In Brown’s order, he made a number of announcements about the immediate response to the spill — stopping the leak, protecting residents, making sure SoCal Gas gets the bill — but he also announced some new policies.

A set of “emergency regulations” will go into place immediately, requiring:

at least daily inspection of gas storage well heads using gas leak detection technology such as infrared imaging; ongoing verification of the mechanical integrity of all gas storage wells; ongoing measurement of annular gas pressure or annular gas flow within wells; regular testing of all safety valves used in wells; minimum and maximum pressure limits for each gas storage facility in the state; a comprehensive risk management plan for each facility that evaluates and prepares for risks, including corrosion potential of pipes and equipment.

A number of state agencies will collaborate on a comprehensive report on “the long-term viability of natural gas storage facilities in California.”

Natural gas storage and pipelines.(Shutterstock)
Natural gas storage and pipelines.

Also, as mentioned earlier, the California Public Utilities Commission will develop a mitigation program sufficient to offset the greenhouse gases from the spill, “funded by the Southern California Gas Company.”

At two and a half months, the leak has spewed the equivalent of almost 7 million metric tons of CO2. Let’s say the leak is shut down in two months and there’s 5 million more.

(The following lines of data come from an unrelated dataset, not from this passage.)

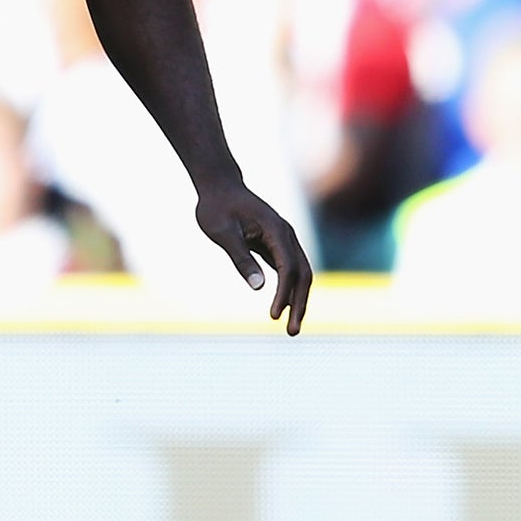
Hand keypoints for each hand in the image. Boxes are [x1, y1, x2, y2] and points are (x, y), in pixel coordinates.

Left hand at [194, 178, 312, 335]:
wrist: (220, 187)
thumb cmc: (217, 207)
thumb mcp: (223, 233)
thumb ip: (240, 258)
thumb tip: (258, 287)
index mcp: (276, 230)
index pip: (287, 268)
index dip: (283, 293)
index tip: (272, 316)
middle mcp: (287, 235)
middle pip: (303, 274)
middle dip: (299, 304)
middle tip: (292, 332)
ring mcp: (285, 239)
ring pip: (300, 274)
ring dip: (298, 300)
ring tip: (291, 327)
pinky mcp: (277, 245)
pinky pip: (290, 271)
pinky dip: (290, 290)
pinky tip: (284, 308)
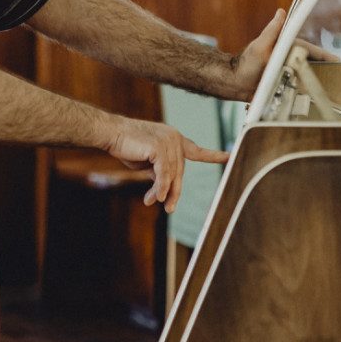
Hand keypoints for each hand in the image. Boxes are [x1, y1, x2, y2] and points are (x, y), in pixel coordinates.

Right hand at [104, 117, 227, 212]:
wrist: (111, 133)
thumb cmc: (127, 145)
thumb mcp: (148, 160)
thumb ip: (161, 170)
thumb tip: (165, 190)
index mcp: (174, 138)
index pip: (197, 150)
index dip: (213, 155)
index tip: (229, 156)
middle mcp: (174, 138)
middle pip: (180, 171)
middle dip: (174, 191)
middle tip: (169, 208)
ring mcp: (168, 141)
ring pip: (172, 175)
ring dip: (163, 192)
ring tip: (154, 203)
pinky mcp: (159, 148)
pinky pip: (164, 174)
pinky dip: (161, 187)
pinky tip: (158, 197)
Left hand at [223, 9, 338, 103]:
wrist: (235, 83)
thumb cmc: (246, 63)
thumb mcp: (260, 46)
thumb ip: (272, 31)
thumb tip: (281, 12)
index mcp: (287, 48)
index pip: (311, 51)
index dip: (325, 56)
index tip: (338, 61)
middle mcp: (289, 60)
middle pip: (312, 65)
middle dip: (326, 70)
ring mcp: (287, 73)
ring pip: (308, 77)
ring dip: (318, 83)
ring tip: (334, 92)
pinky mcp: (284, 86)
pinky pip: (299, 90)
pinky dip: (308, 93)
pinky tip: (317, 101)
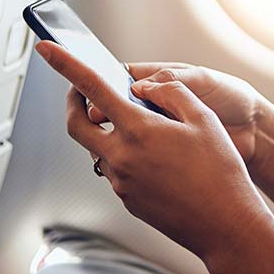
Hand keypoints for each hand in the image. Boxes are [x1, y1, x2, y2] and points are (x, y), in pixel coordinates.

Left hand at [36, 41, 273, 262]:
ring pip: (98, 149)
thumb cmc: (220, 171)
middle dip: (72, 103)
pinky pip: (115, 170)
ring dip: (107, 132)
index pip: (92, 88)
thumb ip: (169, 92)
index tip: (46, 48)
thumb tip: (144, 87)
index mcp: (138, 130)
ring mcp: (121, 183)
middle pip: (76, 124)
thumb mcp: (202, 117)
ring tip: (142, 128)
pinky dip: (124, 155)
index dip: (66, 64)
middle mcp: (121, 157)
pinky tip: (155, 158)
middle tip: (80, 91)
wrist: (226, 225)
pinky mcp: (127, 201)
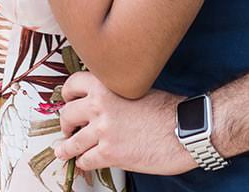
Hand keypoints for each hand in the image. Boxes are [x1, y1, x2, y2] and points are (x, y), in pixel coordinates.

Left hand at [55, 73, 194, 174]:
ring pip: (71, 141)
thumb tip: (103, 105)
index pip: (72, 85)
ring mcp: (102, 131)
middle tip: (69, 129)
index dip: (68, 95)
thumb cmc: (168, 110)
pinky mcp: (109, 153)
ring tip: (63, 150)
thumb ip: (115, 95)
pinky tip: (86, 163)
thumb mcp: (137, 89)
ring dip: (67, 148)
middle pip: (66, 115)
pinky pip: (85, 160)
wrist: (185, 129)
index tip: (68, 102)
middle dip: (66, 124)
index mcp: (106, 85)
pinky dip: (84, 163)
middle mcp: (99, 106)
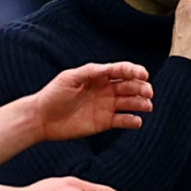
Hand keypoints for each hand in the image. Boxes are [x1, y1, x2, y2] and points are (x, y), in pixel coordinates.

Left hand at [34, 62, 153, 140]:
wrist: (42, 118)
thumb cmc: (53, 94)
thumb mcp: (70, 78)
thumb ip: (89, 72)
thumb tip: (107, 68)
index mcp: (98, 76)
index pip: (121, 70)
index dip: (134, 71)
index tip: (144, 74)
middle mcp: (106, 89)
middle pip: (129, 86)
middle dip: (141, 87)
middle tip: (148, 92)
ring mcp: (106, 106)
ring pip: (130, 103)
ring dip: (141, 103)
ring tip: (147, 106)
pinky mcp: (104, 122)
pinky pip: (123, 120)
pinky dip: (132, 121)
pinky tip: (137, 121)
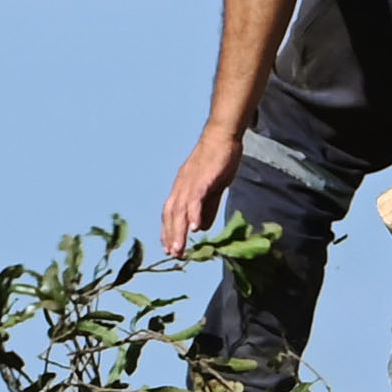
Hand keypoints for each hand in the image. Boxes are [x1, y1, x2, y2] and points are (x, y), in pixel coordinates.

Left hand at [163, 126, 242, 255]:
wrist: (223, 137)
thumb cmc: (218, 161)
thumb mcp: (212, 189)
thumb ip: (206, 208)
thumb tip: (200, 228)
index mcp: (182, 188)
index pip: (170, 213)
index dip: (168, 230)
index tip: (169, 248)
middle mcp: (181, 186)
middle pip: (171, 214)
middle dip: (170, 235)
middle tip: (172, 254)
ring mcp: (190, 182)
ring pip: (180, 210)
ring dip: (178, 231)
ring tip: (179, 249)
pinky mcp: (202, 179)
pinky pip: (195, 198)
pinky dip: (193, 213)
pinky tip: (195, 228)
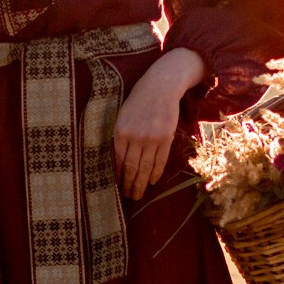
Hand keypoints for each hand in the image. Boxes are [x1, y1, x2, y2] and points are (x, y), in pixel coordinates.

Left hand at [113, 48, 206, 198]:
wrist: (160, 86)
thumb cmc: (138, 101)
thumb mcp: (123, 116)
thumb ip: (121, 137)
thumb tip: (119, 160)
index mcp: (120, 131)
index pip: (118, 161)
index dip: (119, 176)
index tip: (118, 187)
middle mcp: (135, 137)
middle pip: (132, 167)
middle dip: (130, 185)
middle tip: (129, 197)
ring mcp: (151, 138)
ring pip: (146, 168)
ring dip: (142, 183)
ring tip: (139, 194)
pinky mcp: (165, 138)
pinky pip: (160, 161)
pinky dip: (156, 173)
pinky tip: (153, 182)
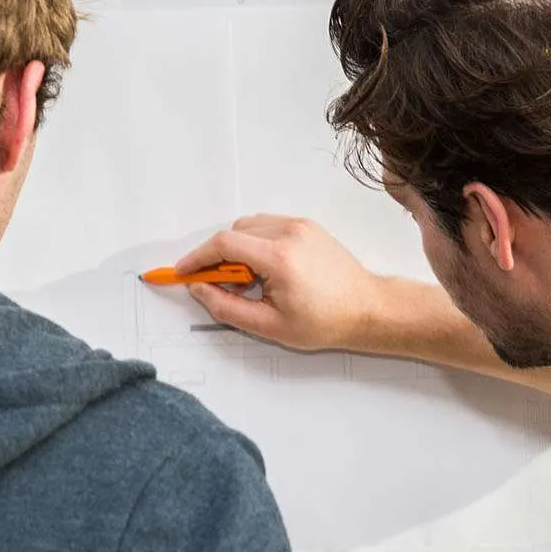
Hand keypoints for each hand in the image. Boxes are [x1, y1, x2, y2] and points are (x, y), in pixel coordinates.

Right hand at [173, 215, 388, 352]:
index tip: (183, 272)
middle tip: (219, 286)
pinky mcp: (307, 226)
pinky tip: (264, 270)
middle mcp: (289, 233)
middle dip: (217, 258)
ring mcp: (300, 226)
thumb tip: (200, 290)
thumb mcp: (269, 325)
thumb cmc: (325, 321)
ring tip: (247, 282)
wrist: (366, 309)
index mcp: (279, 257)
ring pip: (249, 226)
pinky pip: (268, 226)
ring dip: (237, 249)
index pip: (224, 244)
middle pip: (234, 233)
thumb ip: (227, 307)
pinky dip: (256, 243)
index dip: (197, 258)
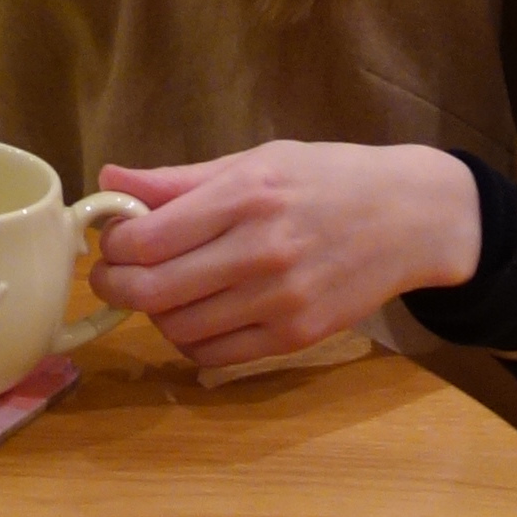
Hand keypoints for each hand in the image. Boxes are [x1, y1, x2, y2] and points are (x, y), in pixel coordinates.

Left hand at [88, 141, 481, 374]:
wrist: (407, 218)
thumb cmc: (327, 178)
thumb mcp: (257, 160)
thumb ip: (180, 179)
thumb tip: (111, 179)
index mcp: (248, 194)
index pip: (153, 237)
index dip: (115, 247)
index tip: (109, 242)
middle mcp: (262, 251)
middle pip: (157, 289)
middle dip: (116, 287)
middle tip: (109, 278)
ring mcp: (281, 301)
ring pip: (181, 328)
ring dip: (153, 315)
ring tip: (156, 292)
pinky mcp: (296, 338)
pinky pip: (217, 356)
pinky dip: (189, 342)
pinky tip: (192, 316)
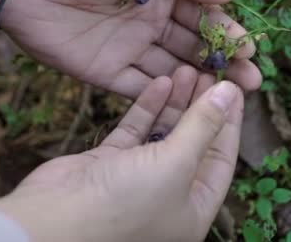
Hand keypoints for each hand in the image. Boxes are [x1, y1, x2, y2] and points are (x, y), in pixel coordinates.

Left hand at [0, 0, 261, 97]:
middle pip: (194, 48)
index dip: (227, 32)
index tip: (250, 49)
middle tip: (252, 81)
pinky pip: (142, 89)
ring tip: (234, 96)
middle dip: (224, 64)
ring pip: (174, 71)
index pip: (202, 16)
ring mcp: (130, 50)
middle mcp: (150, 23)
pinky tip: (192, 106)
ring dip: (203, 84)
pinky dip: (166, 98)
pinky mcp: (107, 73)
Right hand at [0, 66, 243, 241]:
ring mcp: (138, 178)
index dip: (229, 122)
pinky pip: (135, 131)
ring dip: (176, 103)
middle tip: (210, 71)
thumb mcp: (176, 164)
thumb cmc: (126, 203)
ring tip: (187, 69)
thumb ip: (202, 126)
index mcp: (193, 208)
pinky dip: (147, 108)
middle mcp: (169, 195)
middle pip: (194, 142)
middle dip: (202, 106)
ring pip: (164, 133)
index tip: (235, 88)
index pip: (222, 158)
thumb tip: (229, 93)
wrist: (55, 220)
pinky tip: (160, 82)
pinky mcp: (110, 163)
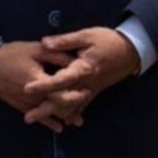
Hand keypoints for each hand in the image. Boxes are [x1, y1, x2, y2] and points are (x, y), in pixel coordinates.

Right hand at [0, 41, 87, 131]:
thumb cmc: (13, 54)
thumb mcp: (36, 49)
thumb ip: (56, 55)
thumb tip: (75, 61)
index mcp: (38, 81)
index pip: (61, 92)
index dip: (76, 93)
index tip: (88, 88)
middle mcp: (33, 96)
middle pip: (57, 105)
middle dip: (73, 105)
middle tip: (86, 100)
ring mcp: (26, 103)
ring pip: (49, 114)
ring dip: (64, 117)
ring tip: (78, 121)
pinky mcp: (21, 106)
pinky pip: (37, 118)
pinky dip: (49, 123)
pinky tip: (59, 127)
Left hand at [22, 27, 139, 117]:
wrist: (130, 52)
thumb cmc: (108, 41)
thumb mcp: (87, 35)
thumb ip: (65, 41)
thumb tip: (44, 43)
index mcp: (83, 68)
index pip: (60, 79)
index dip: (43, 85)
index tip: (27, 89)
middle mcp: (85, 84)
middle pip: (63, 99)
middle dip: (45, 109)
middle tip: (27, 118)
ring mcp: (90, 90)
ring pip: (70, 106)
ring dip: (54, 114)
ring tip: (37, 120)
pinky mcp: (93, 91)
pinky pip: (80, 105)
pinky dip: (70, 114)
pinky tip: (60, 121)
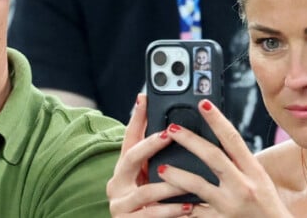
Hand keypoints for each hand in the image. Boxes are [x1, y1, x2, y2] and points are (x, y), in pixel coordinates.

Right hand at [106, 95, 194, 216]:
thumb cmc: (149, 204)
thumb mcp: (150, 177)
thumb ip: (155, 156)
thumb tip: (171, 125)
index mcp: (123, 168)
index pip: (128, 136)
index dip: (137, 117)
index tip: (145, 100)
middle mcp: (116, 182)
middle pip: (131, 156)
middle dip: (151, 145)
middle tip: (169, 134)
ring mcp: (119, 204)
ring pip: (146, 190)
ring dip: (170, 185)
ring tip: (190, 181)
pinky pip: (150, 214)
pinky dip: (171, 211)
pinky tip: (188, 207)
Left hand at [153, 100, 291, 217]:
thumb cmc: (266, 207)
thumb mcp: (259, 179)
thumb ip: (238, 161)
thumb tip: (216, 135)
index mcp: (254, 171)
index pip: (233, 139)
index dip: (217, 120)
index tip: (202, 103)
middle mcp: (243, 187)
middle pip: (213, 157)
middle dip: (190, 140)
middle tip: (171, 129)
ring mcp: (230, 207)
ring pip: (198, 186)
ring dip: (177, 176)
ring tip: (161, 169)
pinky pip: (194, 212)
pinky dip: (179, 206)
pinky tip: (166, 200)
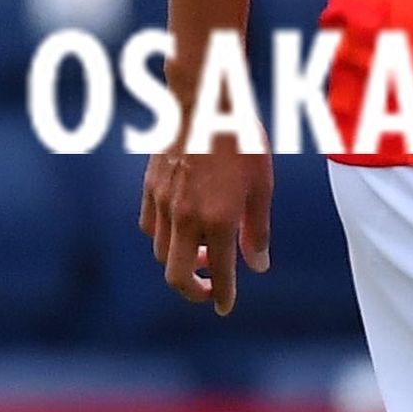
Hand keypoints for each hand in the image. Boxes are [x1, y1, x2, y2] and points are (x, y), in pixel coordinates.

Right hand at [142, 144, 271, 315]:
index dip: (223, 296)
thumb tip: (257, 266)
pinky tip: (181, 226)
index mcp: (219, 219)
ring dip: (180, 260)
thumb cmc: (242, 142)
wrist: (204, 104)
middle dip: (193, 291)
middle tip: (209, 290)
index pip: (218, 273)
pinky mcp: (150, 188)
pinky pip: (149, 226)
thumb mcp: (263, 187)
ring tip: (201, 250)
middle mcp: (187, 217)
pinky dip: (163, 237)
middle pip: (176, 275)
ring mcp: (164, 203)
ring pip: (160, 252)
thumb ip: (257, 230)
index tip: (225, 307)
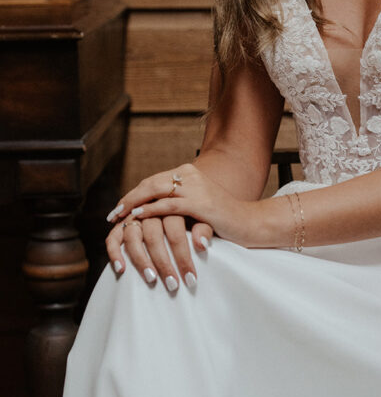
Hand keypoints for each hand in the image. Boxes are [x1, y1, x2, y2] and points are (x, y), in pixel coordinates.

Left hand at [106, 162, 262, 250]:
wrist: (249, 223)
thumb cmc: (224, 220)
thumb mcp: (197, 207)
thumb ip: (178, 204)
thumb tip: (152, 209)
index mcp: (190, 173)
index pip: (154, 180)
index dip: (134, 193)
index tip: (120, 207)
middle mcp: (191, 175)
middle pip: (151, 183)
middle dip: (129, 198)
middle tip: (113, 213)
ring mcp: (196, 187)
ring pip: (156, 190)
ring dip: (134, 204)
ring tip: (119, 216)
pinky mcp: (200, 203)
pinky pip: (168, 205)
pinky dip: (149, 210)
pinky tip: (136, 217)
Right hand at [106, 213, 213, 291]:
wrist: (180, 195)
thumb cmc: (196, 211)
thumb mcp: (206, 216)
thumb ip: (204, 228)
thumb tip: (201, 245)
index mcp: (173, 203)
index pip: (176, 232)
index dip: (183, 257)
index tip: (191, 279)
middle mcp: (151, 207)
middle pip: (154, 236)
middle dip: (163, 263)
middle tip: (173, 285)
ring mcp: (134, 214)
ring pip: (132, 236)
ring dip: (141, 260)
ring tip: (151, 279)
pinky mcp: (122, 222)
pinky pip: (113, 237)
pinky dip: (114, 252)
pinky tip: (121, 269)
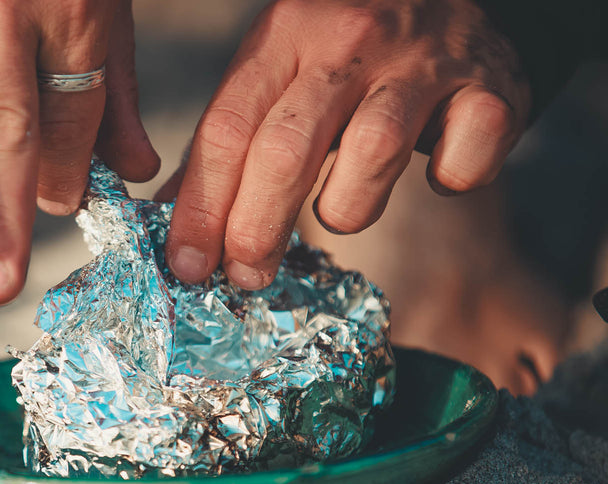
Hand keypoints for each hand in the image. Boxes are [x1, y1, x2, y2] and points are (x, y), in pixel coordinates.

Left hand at [163, 0, 529, 289]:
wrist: (451, 1)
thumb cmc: (345, 56)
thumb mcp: (276, 75)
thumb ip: (228, 144)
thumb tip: (174, 223)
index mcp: (283, 36)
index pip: (227, 129)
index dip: (202, 207)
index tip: (188, 265)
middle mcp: (349, 41)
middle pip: (287, 149)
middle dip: (257, 228)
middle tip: (246, 276)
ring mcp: (422, 61)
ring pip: (372, 153)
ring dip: (346, 207)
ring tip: (338, 213)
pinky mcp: (490, 88)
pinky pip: (466, 157)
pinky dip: (450, 180)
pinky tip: (436, 178)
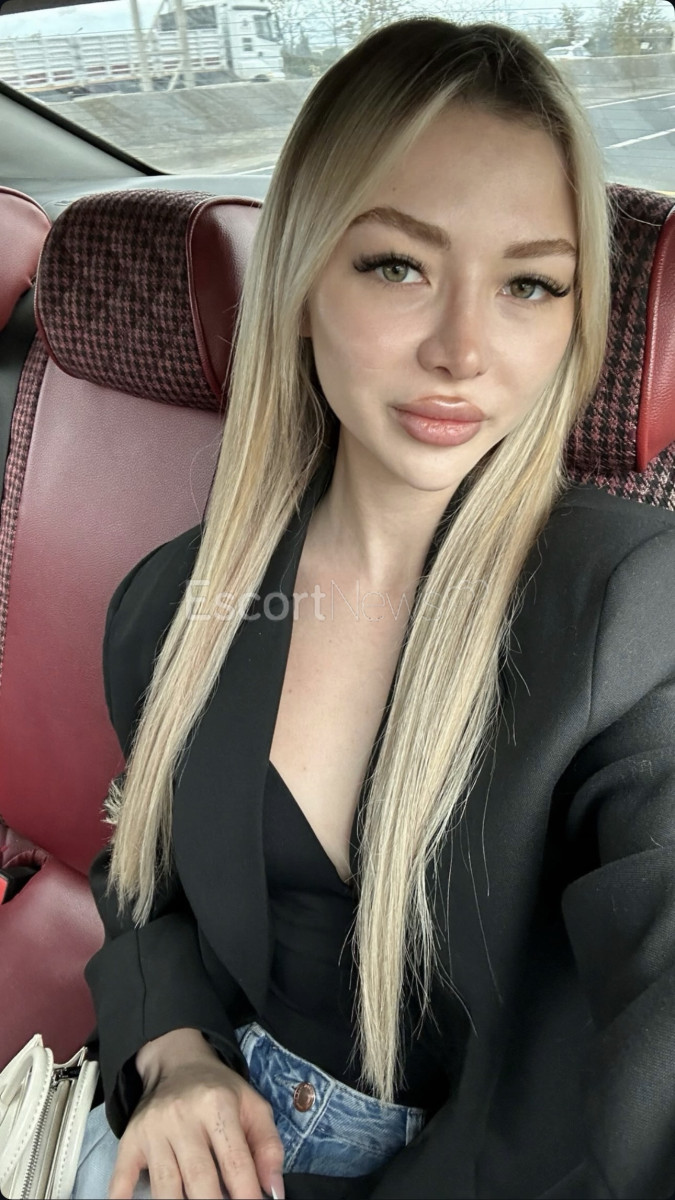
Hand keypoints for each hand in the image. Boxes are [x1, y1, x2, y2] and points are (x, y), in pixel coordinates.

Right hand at [108, 1054, 283, 1199]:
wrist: (178, 1062)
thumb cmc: (220, 1091)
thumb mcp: (252, 1106)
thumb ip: (268, 1146)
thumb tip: (274, 1191)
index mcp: (218, 1105)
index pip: (235, 1161)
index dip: (246, 1195)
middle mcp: (183, 1116)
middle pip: (199, 1178)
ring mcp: (154, 1129)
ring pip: (166, 1185)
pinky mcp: (131, 1139)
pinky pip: (123, 1175)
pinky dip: (123, 1197)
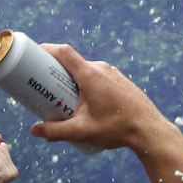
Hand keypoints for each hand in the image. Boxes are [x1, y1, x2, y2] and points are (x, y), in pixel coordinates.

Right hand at [33, 46, 178, 157]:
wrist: (149, 129)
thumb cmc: (116, 128)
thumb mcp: (82, 132)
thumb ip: (56, 131)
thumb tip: (34, 130)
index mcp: (90, 75)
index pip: (64, 52)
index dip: (47, 50)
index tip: (34, 56)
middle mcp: (101, 69)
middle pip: (72, 62)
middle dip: (55, 72)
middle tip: (42, 86)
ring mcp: (112, 73)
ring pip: (85, 71)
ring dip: (71, 80)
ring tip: (61, 98)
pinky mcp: (119, 81)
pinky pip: (97, 77)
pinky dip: (85, 84)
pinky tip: (83, 102)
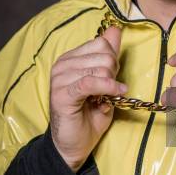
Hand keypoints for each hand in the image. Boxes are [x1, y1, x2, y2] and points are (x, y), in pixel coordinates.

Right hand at [49, 26, 126, 171]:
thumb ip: (109, 56)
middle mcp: (62, 64)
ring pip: (99, 68)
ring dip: (110, 84)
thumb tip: (116, 29)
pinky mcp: (62, 94)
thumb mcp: (104, 81)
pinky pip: (91, 82)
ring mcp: (59, 78)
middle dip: (113, 72)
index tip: (112, 77)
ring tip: (106, 97)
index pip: (101, 43)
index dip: (113, 60)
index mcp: (70, 58)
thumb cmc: (89, 114)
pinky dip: (107, 88)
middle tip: (109, 90)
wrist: (74, 145)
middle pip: (104, 54)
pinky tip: (114, 96)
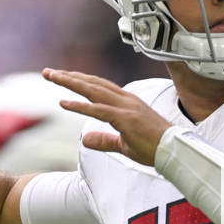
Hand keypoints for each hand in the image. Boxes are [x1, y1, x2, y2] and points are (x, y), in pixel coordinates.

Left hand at [42, 68, 170, 166]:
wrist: (175, 152)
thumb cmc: (154, 148)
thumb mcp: (123, 145)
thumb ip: (103, 141)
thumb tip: (84, 139)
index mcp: (126, 102)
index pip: (99, 86)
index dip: (80, 80)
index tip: (62, 77)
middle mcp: (125, 100)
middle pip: (92, 83)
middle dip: (69, 76)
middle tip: (48, 72)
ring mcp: (126, 107)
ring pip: (93, 90)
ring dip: (70, 83)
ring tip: (52, 77)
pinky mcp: (125, 119)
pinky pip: (98, 110)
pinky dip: (80, 105)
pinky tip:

That’s 12 million tons, in a state that emits around 459 million tons a year — about 2.5 percent of the total. But it is California’s single largest source of greenhouse gas emissions and will, remarkably, add another third again to the state’s total methane emissions.

Mitigating 12 million metric tons of CO2 is no small thing. That is, according to EPA’s CO2 equivalency calculator, the total annual energy use of about a million homes or 2.5 million passenger vehicles. Or, put another way, it’s like burning almost 6,500,000 short tons of coal.

It will be very interesting to see what the CPUC comes up with.

Are there lessons here about climate change?

Yes and no.

Yes, in that methane emissions from natural gas production, storage, and transport constitute a big problem that doesn’t get enough attention. It is miserably regulated in California as well as nationally.

Earlier this year, the Obama administration released methane regulations for new and modified oil and gas drilling operations in August, meant to reduce methane emissions 40 to 45 percent over the next 10 years. But environmentalists are still pushing for regulations on existing operations, which they say will be needed to hit the climate goals Obama agreed to in Paris. And while California is moving to tighten regulations, methane remains a huge problem in wild-west fracking states.

us greenhouse emissions by gas(US EPA)

Nonetheless, it’s worth nothing that, cumulatively, carbon dioxide is a much, much worse climate problem than methane, and that oil and coal are both much, much worse climate problems than natural gas. Even under the most optimistic conceivable scenarios, natural gas will be with us for a long time, longer than coal, maybe even longer than oil.

And like all fossil fuel infrastructure, natural gas facilities are potentially dangerous. So while they’re around, they need to be well-regulated. The deeper lessons of the California natural gas leak are the same old boring ones: Good government matters. Serious regulations matter. Well-funded, fair, and vigorously applied law enforcement matters.

And, of course, the need to transition to carbon-free energy is as urgent as ever.